The moral of the story: PASSWORDS ARE CRITICAL!  This is important so I will say it again – Passwords are like underwear:

  • Change them often;
  • NEVER share them with others;
  • Leaving them out in the open is something kids do;
  • It can be really hard to part ways with one you are used to, but it needs to be done.

Next time, I will share some tips on how create good passwords.  In the meantime, feel free to use the comments to ask questions or share your thoughts!

Undergarments and Passwords

Passwords are like underwear:

  • Change them often;
  • Don’t share them with others;
  • Leaving them out in the open is something kids do;
  • It can be really hard to part ways with one you are used to.
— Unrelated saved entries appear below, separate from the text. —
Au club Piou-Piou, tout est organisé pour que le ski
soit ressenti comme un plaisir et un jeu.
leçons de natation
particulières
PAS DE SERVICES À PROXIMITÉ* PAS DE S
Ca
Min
Trust me, I feel the same pain and frustration when it comes to keeping track of all the passwords that I use for my work and personal lives.  Everyone has accounts for their desktop computers, for the servers they connect to, for the departmental applications they run, for the banks they do business with, for the utility companies for online billpay, and for the plethora of other online resources.  Keeping a handle on all of these electronic identities takes more time than it should, but it beats the alternative of having your identity stolen.

Changing your passwords once or twice a year is an excellent practice to get in to.  Consider doing it at the beginning and middle of each year – changing all your passwords is a New Year’s Resolution you can keep, and you can consider it your patriotic duty around the Fourth of July.  Why change your passwords with such frequency?  Two good reasons:

  1. It keeps reminding you about all of your electronic accounts so nothing slips thru the cracks, and
  2. In the event one of your accounts is compromised, it limits the amount of time bad things can happen.
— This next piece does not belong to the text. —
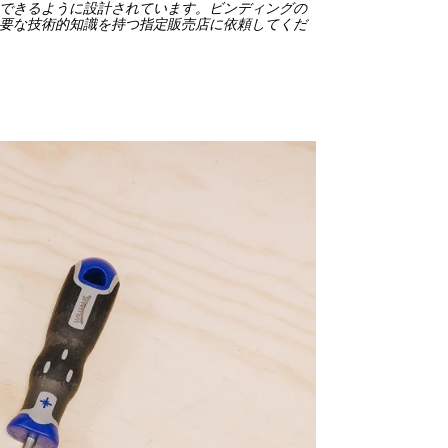
供できるように設計されています。ビンディングの
必要な技術的知識を持つ指定販売店に依頼してくだ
When creating new passwords, an easy way to keep a handle on all of them is to create a simple password scheme that only you know.  A password scheme can consist of a base password combined with a little bit of information about the system or site you are logging in to.  For example:

Base Password: SkydivingMakesMe$ick

System Append Final Password
Desktop Login Windows SkydivingMakesMe$ickWindows
Work Login WSU SkydivingMakesMe$ickWSU
Banking Website money SkydivingMakesMe$ickmoney
Electric Utility Website Power SkydivingMakesMe$ickPower
Facebook Login FB SkydivingMakesMe$ickFB

 

By using this method, you create a simple phrase that you can easily remember.  This phrase is just a few words, and should contain a capital letter, a special character, or a number in it somewhere for added security.  Then you can just prepend or append a tiny word in relation to what you are accessing.  Congratulations!  In five minutes you have just created one of the most secure passwords and schemes known to man. Also, by doing this, you can abolish the need for writing down your passwords – another common way to get yourself into trouble.  It really is that simple!
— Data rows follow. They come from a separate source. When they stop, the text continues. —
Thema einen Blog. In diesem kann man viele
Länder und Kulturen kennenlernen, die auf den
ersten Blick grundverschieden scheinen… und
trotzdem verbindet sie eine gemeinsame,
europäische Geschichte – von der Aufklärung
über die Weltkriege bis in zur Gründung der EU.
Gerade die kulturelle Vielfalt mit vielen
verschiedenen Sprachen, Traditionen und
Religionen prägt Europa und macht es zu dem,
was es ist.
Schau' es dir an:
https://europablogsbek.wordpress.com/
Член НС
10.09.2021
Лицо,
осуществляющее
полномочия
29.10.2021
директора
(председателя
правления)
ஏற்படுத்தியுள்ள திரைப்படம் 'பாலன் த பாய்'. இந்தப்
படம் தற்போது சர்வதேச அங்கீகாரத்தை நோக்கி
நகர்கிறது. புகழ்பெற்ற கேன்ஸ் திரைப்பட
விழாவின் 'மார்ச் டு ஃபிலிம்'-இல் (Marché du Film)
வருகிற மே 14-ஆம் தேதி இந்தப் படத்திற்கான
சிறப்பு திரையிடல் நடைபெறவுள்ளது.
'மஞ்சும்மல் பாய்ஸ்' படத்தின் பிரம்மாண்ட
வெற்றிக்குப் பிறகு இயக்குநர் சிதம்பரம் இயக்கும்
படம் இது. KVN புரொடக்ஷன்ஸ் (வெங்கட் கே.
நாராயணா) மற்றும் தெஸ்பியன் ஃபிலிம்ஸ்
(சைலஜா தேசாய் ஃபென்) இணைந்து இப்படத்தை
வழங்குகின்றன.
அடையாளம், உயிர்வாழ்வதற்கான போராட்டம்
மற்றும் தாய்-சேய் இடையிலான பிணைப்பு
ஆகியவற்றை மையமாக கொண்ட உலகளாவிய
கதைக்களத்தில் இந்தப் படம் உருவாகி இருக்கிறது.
Not sharing your passwords or account names would be a really good idea at this point.  You worked hard enough to create this amazing, easy way to remember all of this information – the last thing you want to do is make it all obsolete!  Do not disclose your username to any non-affiliated party, and NEVER disclose your password for ANY reason.  The moment you tell someone your password, your electronic life is now in their hands.  If an organization says that they need to know what your password is, discontinue using them immediately.  There are plenty of reputable organizations who will be more than willing to deal with you without violating your security.